##### Supplied information #####

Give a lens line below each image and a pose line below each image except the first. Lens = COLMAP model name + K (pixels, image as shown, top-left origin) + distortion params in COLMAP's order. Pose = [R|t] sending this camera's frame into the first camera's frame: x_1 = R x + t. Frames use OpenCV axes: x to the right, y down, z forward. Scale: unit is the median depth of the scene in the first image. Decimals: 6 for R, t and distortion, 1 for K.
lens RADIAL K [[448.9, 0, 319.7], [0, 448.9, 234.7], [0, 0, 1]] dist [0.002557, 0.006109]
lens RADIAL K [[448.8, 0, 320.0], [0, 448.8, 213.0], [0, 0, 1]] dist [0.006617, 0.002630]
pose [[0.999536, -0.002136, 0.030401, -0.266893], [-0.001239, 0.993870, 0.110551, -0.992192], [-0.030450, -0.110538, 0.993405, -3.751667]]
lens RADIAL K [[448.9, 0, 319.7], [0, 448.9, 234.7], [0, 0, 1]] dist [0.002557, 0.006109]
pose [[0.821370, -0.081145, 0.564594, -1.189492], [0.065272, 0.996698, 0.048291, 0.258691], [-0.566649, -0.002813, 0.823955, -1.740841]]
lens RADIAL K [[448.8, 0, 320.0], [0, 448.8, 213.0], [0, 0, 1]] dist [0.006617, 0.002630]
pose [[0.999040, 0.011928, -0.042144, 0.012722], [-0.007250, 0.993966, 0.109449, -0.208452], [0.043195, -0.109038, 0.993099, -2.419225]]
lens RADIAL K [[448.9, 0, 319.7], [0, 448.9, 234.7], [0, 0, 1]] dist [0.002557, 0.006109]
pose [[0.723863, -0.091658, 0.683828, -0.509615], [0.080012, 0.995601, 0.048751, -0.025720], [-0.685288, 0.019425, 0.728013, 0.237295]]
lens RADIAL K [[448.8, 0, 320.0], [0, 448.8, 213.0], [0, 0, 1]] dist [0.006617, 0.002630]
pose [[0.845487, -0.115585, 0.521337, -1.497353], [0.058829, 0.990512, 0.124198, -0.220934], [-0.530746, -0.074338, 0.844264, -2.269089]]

#####
##### Supplied information #####

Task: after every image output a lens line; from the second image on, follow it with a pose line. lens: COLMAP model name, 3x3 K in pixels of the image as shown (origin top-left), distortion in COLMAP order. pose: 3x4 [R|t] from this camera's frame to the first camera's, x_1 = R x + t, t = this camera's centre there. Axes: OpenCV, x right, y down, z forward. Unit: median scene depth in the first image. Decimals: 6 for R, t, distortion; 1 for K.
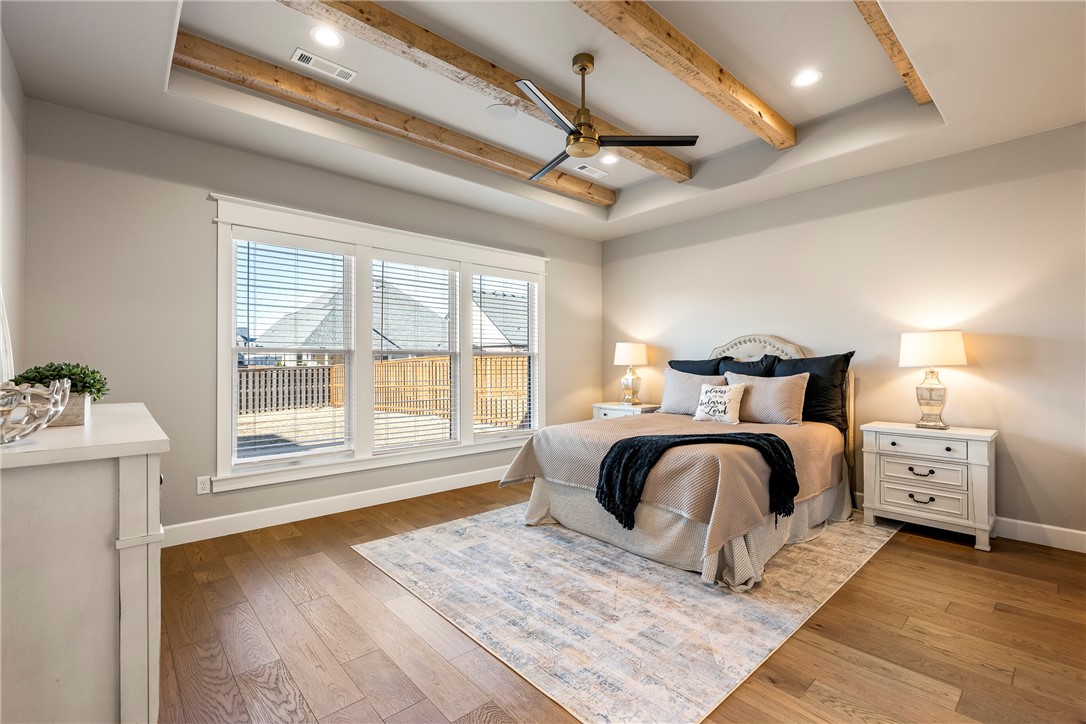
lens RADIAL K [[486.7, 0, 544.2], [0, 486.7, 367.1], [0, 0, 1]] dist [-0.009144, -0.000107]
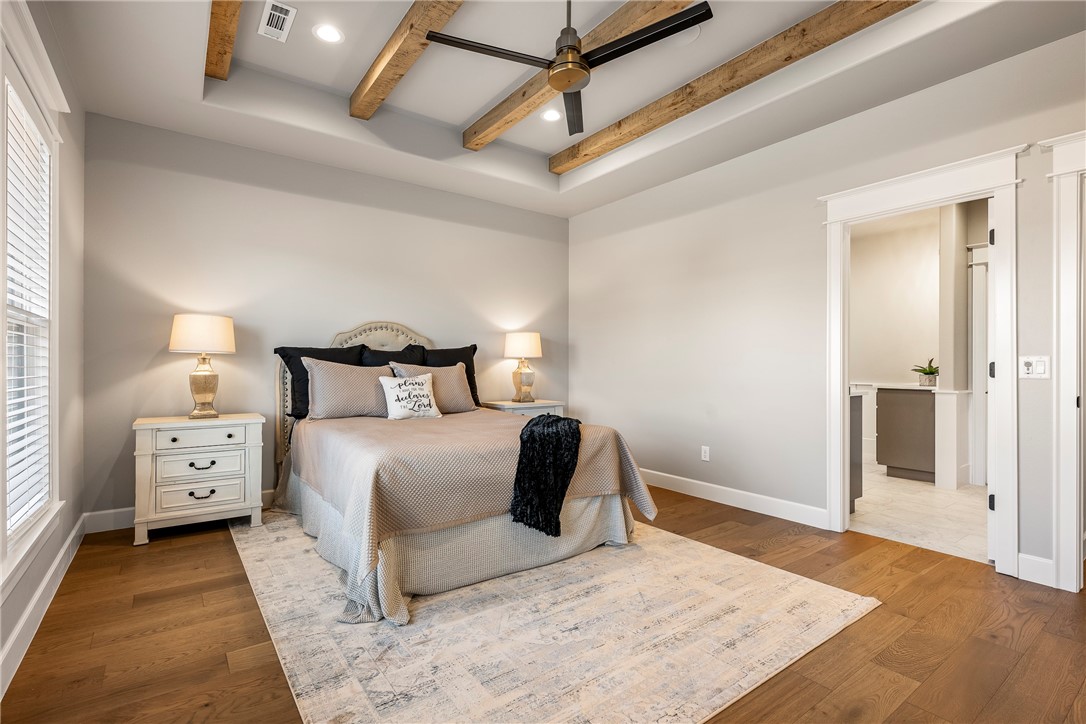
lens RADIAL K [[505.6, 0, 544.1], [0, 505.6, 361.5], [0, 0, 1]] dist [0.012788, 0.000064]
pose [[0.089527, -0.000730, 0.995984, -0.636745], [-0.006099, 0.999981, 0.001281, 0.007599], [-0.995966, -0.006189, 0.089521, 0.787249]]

#####
##### Supplied information #####

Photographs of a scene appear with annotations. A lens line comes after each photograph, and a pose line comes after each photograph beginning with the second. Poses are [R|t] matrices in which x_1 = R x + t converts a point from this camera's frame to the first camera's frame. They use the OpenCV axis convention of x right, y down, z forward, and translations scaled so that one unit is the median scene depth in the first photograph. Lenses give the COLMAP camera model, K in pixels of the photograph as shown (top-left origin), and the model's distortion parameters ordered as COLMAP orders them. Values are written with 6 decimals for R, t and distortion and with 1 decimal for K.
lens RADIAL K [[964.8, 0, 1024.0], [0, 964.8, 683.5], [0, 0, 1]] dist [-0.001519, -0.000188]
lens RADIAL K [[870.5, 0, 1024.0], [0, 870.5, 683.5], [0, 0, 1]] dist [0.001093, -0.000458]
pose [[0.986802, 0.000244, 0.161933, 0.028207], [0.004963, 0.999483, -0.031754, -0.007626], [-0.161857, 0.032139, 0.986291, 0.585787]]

#####

Pull out every line of the records above that contains the string "with", copying each line in full. Case counts.

Task: after every image output a lens line; from the second image on, follow it with a pose line. lens: COLMAP model name, 3x3 K in pixels of the image as shown (origin top-left), distortion in COLMAP order. pose: 3x4 [R|t] from this camera's frame to the first camera's, x_1 = R x + t, t = this camera's centre there. Axes: OpenCV, x right, y down, z forward. Unit: median scene depth in the first image. Decimals: 6 for R, t, distortion; 1 for K.
Photographs of a scene appear with annotations. A lens line comes after each photograph, and a pose line comes after each photograph beginning with the second. Poses are [R|t] matrices in which x_1 = R x + t converts a point from this camera's frame to the first camera's frame. They use the OpenCV axis convention of x right, y down, z forward, and translations scaled so that one unit is the median scene depth in the first photograph. Lenses give the COLMAP camera model, K in pixels of the photograph as shown (top-left origin), and the model's distortion parameters ordered as COLMAP orders them. Values are written with 6 decimals for R, t and distortion and with 1 decimal for K.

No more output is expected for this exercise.